Aber alles hat seinen Preis und manch Traumort liegt weiter weg, als der Rand der Landkarte es zulassen würde. Der öffentliche Nahverkehr ist eine ernüchternde Erfahrung. Aber öffentlicher Nahverkehr für mehrere Tage ein völlig neuer Albtraum. Verzweifelt aber noch nicht, Hilfe zwischen zwei Buchdeckeln naht! Wie passend, wenn dieses Buch auch noch in einem Zug spielt? Es wird metaphysisch, Baby! Dieses fantastisch seltsame Debüt von Sarah Brooks bringt Anleihen von Fantasy, Mystery mit einem gelegentlichen Kopfnicken Richtung Steampunk (Jippie!) mit sich.

Zwischen Peking und Moskau liegt das absonderliche Ödland, bei dem bereits ein Blick ausreicht, um einen Menschen wahnsinnig werden zu lassen. Da die Geschichte um 1900 spielt, kann man leider nicht mit Raumschiffen darüber fliegen, sondern muss einen luxuriösen Waggon besteigen. “Das Handbuch” ist übrigens kein Reiseführer, sondern eine Geschichte über einen bunt zusammengewürfelten Haufen an Menschen, die diesen Zug betreiben plus ein paar zahlende Reisende, mit Sinn für Abenteuer (oder Lust auf Wahnsinn?). Selbstverständlich bringt jeder einzelne Passagier ein eigenes Geheimnis mit an Bord.

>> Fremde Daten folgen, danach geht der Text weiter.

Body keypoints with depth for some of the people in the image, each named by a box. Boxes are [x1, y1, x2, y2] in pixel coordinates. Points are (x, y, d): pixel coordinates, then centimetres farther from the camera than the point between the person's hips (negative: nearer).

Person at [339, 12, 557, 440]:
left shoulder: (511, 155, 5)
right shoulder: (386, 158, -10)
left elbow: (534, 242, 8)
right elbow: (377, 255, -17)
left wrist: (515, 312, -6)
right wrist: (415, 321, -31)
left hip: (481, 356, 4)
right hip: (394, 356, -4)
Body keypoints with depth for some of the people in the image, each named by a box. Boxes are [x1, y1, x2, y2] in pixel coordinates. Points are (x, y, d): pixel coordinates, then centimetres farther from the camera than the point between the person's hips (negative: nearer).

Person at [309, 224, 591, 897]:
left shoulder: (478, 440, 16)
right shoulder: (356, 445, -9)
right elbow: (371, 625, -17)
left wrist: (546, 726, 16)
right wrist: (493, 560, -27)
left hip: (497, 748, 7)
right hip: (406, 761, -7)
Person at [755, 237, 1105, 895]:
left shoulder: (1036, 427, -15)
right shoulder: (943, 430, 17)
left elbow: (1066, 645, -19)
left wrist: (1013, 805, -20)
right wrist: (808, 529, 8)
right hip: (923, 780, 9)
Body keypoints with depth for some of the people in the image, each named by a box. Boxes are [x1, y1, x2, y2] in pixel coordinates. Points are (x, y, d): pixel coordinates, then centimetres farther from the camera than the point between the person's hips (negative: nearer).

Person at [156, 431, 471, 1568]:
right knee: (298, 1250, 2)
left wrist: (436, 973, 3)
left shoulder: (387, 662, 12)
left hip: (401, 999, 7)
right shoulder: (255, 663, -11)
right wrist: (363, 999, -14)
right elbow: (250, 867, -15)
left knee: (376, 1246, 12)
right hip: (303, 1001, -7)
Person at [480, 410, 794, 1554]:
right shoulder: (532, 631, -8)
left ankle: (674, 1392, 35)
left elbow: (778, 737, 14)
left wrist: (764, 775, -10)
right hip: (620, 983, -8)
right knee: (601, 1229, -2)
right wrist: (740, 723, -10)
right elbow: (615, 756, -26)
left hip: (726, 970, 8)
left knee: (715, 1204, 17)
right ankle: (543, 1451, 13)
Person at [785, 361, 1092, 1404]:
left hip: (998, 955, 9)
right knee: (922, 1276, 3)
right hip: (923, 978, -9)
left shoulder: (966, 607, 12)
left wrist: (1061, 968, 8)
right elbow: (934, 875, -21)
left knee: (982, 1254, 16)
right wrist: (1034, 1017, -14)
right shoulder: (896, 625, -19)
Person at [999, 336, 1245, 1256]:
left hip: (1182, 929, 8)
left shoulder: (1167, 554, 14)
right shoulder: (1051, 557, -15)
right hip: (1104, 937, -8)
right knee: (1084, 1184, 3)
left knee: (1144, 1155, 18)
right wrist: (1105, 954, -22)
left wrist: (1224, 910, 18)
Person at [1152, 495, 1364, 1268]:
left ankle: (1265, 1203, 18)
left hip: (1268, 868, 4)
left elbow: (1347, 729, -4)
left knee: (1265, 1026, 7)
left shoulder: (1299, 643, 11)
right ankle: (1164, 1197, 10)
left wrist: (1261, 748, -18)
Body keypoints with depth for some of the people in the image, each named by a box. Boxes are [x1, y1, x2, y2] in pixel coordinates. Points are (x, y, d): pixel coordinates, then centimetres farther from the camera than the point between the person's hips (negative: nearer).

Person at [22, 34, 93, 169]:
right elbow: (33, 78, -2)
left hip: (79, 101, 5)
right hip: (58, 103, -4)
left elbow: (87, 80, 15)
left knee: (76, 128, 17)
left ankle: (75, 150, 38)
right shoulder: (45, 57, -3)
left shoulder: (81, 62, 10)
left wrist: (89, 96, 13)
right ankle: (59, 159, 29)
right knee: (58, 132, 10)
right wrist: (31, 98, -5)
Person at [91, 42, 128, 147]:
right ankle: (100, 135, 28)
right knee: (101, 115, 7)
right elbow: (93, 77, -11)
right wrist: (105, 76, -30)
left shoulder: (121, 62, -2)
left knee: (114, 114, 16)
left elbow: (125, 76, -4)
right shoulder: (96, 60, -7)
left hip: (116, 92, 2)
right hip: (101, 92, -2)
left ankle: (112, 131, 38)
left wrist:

Stellt euch den Orient Express auf Fahrt durch Vandermeers Area X vor. Aber wo Agatha Christies Charaktere diesen einzigartigen Touch von Satire und Humor besitzen, bleiben Sarah Brooks Charaktere leider eindimensional. Weiwei, das Kind des Zuges wurde in dem Zug geboren. Eine Gegebenheit, die bei jedem Auftreten Weiweis erwähnt wird. Dann gibt es da noch die Antagonisten “Die Krähen”: Zwei persönlichkeitslose Fieslinge, die die kapitalistische “Company” vertreten. Ein gemeiner Arzt. Ein gescheiterter Wissenschaftler, der seine Ehre wieder herstellen möchte. Eine reiche alte Frau, die kecke Kommentare macht. Und eine blinde Passagierin, die ganz ihr eigenes Ding macht. Ihr versteht was ich meine? Schade, da wurde, meiner Meinung nach, echt Potential verschenkt. Aber egal, denn da wo die Charaktere einspurig sind, sind die Beschreibungen des Ödlands wunderlich und originell. Ich bekam direkt das Bedürfnis ein Ticket für diesen Zug zu kaufen, bei dem jeder Blick hinter den Vorhang meinen Geisteszustand in Frage stellen und Wunder jenseits von Gut und Böse präsentieren würde. Ähnlich einem echten Zug, kam die Story zu Beginn erst langsam ins Rollen, nahm dann aber gehörig Fahrt auf, bis man fast nicht mehr hinterherkam.

Erwartet nicht das beste Buch, das je geschrieben wurde, aber eine kleine Ablenkung, die genau das tut, was sie tun soll. Also nehmt diesen Reiseführer zur Hand und bemerkt, wie sich der Flixtrain ohne funktionierende Toiletten in eine prächtige Maschine verwandelt - mit weich gepolsterten Sitzen, Ausstattung im Jugendstil und seltsamen Kreaturen, die hinter dem Fenster auf euch lauern.